Some of the resources I used included talking to friends and family, and consulting a new dietitian to navigate a new way of eating that would benefit my body and not exacerbate my symptoms. Going to the gym was one of the most significant physical and mental resources I had. I was 101 pounds, feeling weak on the outside and the inside. However, once I had control over my symptoms with a new healthcare team and treatments, I started to gain weight and lift weights, which got me to 150 pounds. Seeing myself in the mirror, I still can’t believe how I look. I never thought I would be able to achieve this in my life, let alone with an autoimmune disease. Still, I wanted to prove that I could do it, be healthy, and retake control of my body, which raised my confidence to new heights.
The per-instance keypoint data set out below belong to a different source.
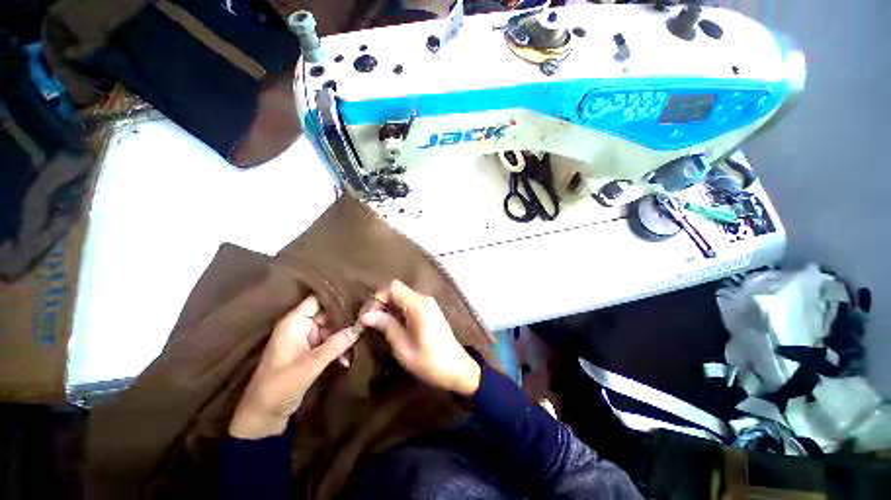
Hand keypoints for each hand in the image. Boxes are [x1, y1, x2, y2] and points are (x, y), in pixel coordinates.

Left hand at [229, 295, 359, 438]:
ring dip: (345, 336)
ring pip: (332, 329)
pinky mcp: (311, 352)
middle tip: (368, 319)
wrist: (264, 415)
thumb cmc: (280, 385)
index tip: (358, 295)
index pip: (317, 300)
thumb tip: (360, 327)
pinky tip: (349, 358)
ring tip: (362, 339)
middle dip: (347, 318)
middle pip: (328, 314)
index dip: (336, 296)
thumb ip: (336, 344)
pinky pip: (330, 343)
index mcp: (294, 323)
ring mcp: (307, 340)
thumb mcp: (310, 364)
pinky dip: (340, 349)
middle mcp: (301, 327)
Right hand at [359, 281, 480, 395]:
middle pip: (397, 290)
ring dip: (388, 308)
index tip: (366, 316)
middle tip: (367, 322)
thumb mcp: (403, 347)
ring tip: (376, 325)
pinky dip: (397, 311)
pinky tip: (391, 326)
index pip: (392, 287)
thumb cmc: (430, 361)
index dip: (377, 298)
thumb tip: (365, 316)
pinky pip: (409, 304)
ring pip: (402, 297)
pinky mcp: (430, 311)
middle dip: (380, 303)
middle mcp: (424, 299)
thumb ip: (386, 326)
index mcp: (418, 305)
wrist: (457, 369)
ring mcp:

I want patients to know that treatments such as receiving biologics or having an ostomy are life-changing options that can help them live their lives to the fullest again. I was scared to have an ostomy, scared to have Remicade, thinking these treatments would affect me worse in the long term. Andrew taught me differently. He showed me that I could wear my Gucci bag proudly, have a cheeseburger, and be with my friends because my ostomy and treatments allowed me to do so. I don’t want patients to feel as if their lives will be over, that their bodies will feel abnormal. I want them to know that they should embrace the change, embrace their bodies, embrace the treatments, and their Gucci bags because they will allow them to live again, to travel to that country they always wanted to go to, to go on that date with that person, to live life to the fullest.
 
The Infusion Access Foundation provides the resources needed within a community for those with autoimmune diseases to learn more about their specific disease and prepare for the treatments they may receive. They also advocate for laws affecting patient care, such as step therapy and the 340B drug program. The Infusion Access Foundation puts its heart into its work. It demonstrates its care by visiting Capitol Hill, bringing patient advocates to meet with legislators, and sharing with them how these laws have impacted our lives, futures, and treatments. The hope they give will guide patients to a healthier and safer future.